**GIVEN INFORMATION**

■ ■ ■ ■ ■ ■ ■

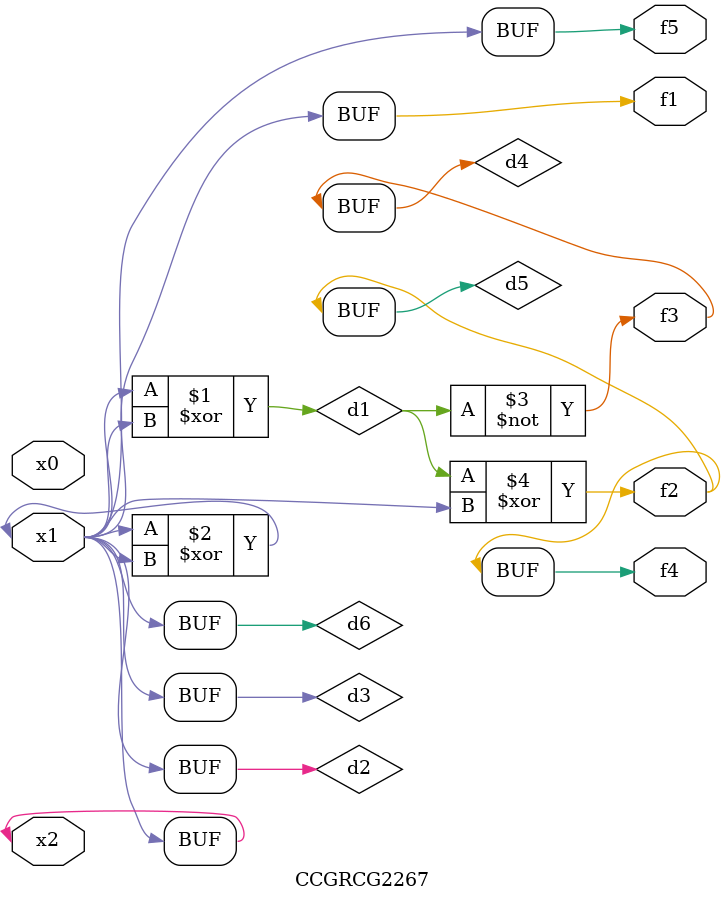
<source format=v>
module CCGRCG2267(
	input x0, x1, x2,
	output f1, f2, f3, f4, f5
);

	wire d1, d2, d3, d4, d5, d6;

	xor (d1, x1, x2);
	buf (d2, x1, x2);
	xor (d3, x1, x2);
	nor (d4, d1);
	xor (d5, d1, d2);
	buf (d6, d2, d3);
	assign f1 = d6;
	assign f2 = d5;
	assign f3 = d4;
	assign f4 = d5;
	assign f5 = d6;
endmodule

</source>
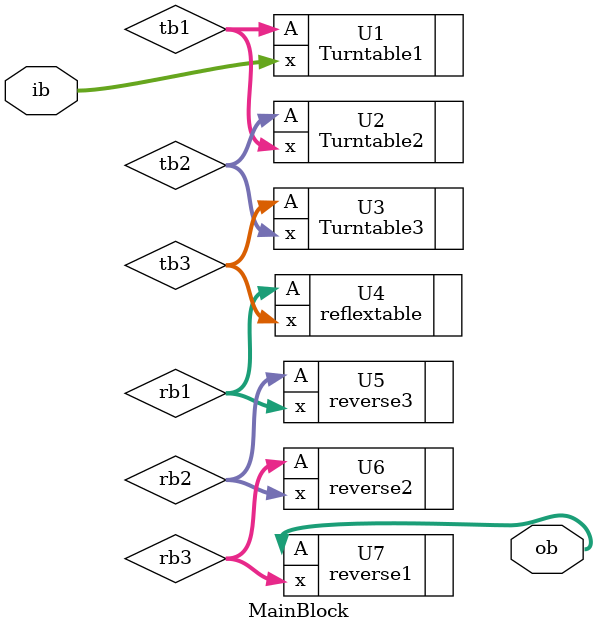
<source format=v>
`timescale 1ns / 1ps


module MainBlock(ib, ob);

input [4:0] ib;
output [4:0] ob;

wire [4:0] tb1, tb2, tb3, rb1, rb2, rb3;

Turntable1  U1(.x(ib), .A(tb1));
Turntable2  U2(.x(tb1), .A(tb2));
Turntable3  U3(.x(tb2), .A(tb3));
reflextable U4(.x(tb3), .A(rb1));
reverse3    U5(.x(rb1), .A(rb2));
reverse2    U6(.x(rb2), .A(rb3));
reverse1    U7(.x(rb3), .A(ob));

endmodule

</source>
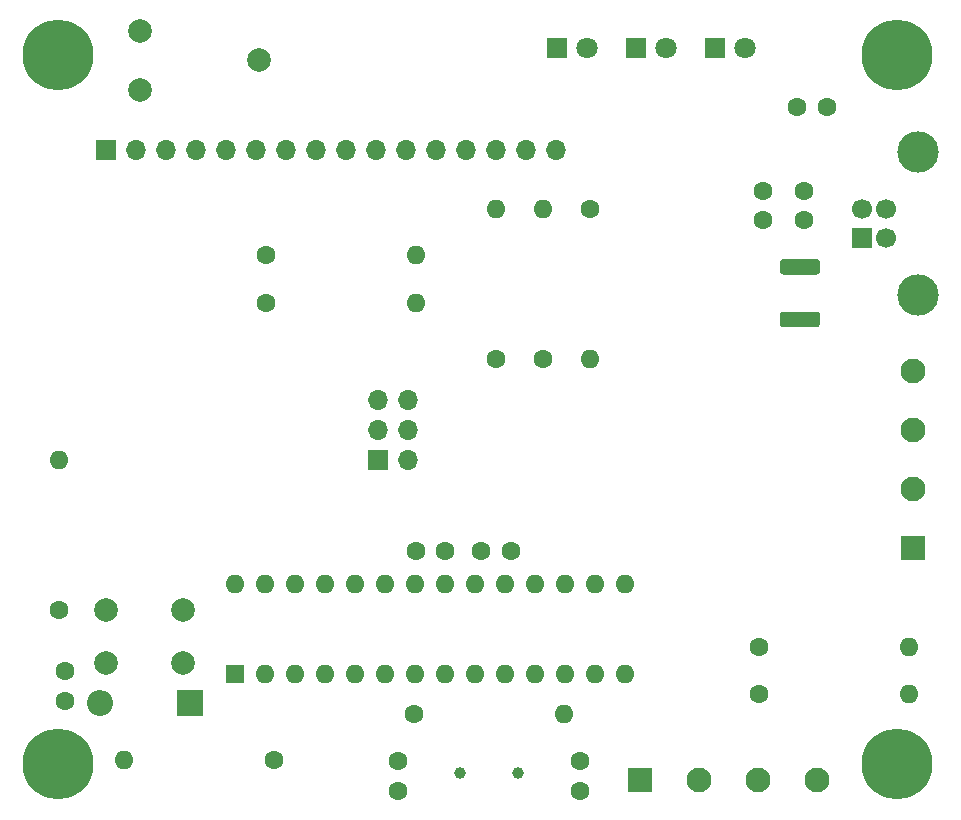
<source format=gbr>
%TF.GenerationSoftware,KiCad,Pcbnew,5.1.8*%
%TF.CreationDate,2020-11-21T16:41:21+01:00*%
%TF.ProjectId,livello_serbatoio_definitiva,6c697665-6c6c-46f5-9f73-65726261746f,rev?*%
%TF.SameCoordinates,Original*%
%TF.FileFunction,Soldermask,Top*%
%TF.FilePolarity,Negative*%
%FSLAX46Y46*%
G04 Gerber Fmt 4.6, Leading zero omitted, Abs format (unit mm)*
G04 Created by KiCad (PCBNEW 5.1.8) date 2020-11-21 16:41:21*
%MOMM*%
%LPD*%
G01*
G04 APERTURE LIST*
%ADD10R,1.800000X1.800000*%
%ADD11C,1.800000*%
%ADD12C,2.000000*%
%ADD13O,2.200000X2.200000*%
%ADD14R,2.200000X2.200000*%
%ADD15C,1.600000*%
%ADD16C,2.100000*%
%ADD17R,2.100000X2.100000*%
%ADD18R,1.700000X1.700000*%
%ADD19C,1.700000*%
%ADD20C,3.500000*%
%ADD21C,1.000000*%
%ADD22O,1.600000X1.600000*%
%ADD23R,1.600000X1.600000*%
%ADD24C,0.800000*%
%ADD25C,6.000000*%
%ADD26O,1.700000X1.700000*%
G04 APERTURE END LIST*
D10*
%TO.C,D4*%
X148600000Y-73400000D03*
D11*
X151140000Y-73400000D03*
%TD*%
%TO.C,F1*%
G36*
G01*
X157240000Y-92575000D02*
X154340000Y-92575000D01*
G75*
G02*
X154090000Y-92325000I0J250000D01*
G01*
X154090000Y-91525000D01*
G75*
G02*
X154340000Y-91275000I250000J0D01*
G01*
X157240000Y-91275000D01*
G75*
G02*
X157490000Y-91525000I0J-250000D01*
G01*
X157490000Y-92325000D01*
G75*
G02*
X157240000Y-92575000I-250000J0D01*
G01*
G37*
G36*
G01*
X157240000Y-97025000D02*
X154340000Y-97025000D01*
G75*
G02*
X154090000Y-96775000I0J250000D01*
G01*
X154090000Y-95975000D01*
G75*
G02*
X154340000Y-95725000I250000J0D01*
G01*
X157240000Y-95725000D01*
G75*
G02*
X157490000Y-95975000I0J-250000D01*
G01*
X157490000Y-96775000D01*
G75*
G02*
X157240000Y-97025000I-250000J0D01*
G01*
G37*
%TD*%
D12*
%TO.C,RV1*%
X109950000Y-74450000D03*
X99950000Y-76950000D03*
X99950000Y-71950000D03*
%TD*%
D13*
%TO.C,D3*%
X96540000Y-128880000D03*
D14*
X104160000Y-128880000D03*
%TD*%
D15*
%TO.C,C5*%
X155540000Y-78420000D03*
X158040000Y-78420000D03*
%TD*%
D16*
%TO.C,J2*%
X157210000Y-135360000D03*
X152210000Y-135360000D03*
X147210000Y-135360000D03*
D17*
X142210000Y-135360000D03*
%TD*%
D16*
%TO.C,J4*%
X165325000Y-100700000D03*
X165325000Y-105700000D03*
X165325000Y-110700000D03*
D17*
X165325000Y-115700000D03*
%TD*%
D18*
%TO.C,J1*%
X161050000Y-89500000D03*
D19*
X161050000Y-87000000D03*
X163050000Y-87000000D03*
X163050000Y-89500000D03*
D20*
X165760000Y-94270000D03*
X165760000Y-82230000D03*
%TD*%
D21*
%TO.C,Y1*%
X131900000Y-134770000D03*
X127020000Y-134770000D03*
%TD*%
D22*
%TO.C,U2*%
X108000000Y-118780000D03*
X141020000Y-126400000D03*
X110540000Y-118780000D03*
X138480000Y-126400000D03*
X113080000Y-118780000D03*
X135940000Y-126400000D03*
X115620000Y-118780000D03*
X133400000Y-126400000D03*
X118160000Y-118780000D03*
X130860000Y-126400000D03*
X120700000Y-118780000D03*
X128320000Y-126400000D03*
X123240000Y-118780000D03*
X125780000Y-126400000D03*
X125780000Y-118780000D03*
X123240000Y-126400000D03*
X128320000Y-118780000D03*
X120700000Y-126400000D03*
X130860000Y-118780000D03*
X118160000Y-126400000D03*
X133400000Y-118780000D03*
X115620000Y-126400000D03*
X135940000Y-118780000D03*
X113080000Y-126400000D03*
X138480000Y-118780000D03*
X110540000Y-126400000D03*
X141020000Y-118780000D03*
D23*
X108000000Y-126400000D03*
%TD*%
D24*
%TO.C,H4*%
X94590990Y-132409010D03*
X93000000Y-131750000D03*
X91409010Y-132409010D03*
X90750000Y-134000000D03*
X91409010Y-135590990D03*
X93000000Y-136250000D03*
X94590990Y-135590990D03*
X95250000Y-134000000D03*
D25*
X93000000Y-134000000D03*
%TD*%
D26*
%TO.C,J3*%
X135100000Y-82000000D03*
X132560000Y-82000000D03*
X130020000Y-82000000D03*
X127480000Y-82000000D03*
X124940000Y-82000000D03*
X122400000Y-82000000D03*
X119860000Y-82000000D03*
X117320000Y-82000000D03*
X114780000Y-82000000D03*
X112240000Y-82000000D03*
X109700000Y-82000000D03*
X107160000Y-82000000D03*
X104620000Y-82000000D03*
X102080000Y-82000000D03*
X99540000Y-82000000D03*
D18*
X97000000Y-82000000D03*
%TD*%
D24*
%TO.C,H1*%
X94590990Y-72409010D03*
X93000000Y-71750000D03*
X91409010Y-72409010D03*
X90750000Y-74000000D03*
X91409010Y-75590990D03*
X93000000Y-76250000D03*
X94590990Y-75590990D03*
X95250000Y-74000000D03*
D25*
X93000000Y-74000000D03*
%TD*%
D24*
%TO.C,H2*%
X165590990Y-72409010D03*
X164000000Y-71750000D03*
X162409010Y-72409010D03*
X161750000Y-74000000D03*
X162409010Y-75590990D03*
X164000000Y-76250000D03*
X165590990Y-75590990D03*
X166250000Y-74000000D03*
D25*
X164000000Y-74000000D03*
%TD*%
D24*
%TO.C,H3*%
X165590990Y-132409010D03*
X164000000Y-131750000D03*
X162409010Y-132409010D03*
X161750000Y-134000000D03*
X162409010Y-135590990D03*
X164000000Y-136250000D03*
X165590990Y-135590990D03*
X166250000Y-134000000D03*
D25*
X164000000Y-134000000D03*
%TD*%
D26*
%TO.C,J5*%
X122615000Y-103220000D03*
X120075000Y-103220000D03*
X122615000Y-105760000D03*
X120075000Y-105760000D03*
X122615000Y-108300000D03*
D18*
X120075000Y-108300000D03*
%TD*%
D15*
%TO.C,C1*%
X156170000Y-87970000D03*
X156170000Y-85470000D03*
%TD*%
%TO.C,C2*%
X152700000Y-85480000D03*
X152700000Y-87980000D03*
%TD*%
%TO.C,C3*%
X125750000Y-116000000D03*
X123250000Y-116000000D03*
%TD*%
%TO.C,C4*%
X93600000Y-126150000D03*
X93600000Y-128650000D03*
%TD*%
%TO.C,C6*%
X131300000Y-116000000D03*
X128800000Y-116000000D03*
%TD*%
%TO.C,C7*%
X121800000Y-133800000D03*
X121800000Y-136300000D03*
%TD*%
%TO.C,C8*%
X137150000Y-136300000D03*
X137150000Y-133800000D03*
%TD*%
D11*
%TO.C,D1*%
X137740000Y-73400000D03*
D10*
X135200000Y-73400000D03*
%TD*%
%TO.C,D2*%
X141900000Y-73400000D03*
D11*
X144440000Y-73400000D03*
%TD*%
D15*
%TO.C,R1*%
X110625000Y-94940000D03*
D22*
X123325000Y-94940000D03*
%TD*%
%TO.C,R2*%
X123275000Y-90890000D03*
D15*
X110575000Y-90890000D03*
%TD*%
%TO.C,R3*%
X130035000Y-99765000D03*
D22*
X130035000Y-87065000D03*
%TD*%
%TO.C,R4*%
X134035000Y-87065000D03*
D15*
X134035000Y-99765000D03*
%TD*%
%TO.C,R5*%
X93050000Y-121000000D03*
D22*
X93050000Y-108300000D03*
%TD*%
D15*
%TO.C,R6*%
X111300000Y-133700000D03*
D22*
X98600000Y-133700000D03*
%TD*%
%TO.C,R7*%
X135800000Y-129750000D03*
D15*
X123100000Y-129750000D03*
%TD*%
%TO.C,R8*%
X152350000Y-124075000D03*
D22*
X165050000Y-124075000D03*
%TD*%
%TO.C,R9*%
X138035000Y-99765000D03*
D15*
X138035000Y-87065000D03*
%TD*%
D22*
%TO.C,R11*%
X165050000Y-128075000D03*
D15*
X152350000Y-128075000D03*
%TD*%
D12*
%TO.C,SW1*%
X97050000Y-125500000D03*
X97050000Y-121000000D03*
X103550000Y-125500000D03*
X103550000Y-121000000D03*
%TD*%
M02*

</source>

■ ■ ■ ■ ■ ■ ■

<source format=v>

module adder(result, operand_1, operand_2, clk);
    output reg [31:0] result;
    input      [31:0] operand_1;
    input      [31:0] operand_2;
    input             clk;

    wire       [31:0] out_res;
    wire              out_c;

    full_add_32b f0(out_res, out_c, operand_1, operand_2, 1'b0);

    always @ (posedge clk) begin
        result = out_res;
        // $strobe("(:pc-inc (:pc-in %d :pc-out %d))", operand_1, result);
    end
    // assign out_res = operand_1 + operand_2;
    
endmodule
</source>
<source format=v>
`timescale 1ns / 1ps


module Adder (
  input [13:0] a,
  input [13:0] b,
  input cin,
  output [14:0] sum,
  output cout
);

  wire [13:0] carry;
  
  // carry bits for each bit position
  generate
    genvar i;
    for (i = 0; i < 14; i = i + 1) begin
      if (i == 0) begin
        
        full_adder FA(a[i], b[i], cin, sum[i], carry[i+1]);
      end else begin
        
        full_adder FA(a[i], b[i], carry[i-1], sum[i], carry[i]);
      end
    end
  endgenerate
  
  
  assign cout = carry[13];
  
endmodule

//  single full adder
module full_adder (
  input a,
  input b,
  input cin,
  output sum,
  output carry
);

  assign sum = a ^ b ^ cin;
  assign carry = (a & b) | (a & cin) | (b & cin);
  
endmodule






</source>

■ ■ ■ ■ ■ ■ ■

**DESCRIPTION OF THE TASK**
Output should match, line for line, the stretch of the material above from the line holding "X135100000Y-82000000D03*" through the line holding "X109700000Y-82000000D03*".

**REPLY TO THE EXERCISE**
X135100000Y-82000000D03*
X132560000Y-82000000D03*
X130020000Y-82000000D03*
X127480000Y-82000000D03*
X124940000Y-82000000D03*
X122400000Y-82000000D03*
X119860000Y-82000000D03*
X117320000Y-82000000D03*
X114780000Y-82000000D03*
X112240000Y-82000000D03*
X109700000Y-82000000D03*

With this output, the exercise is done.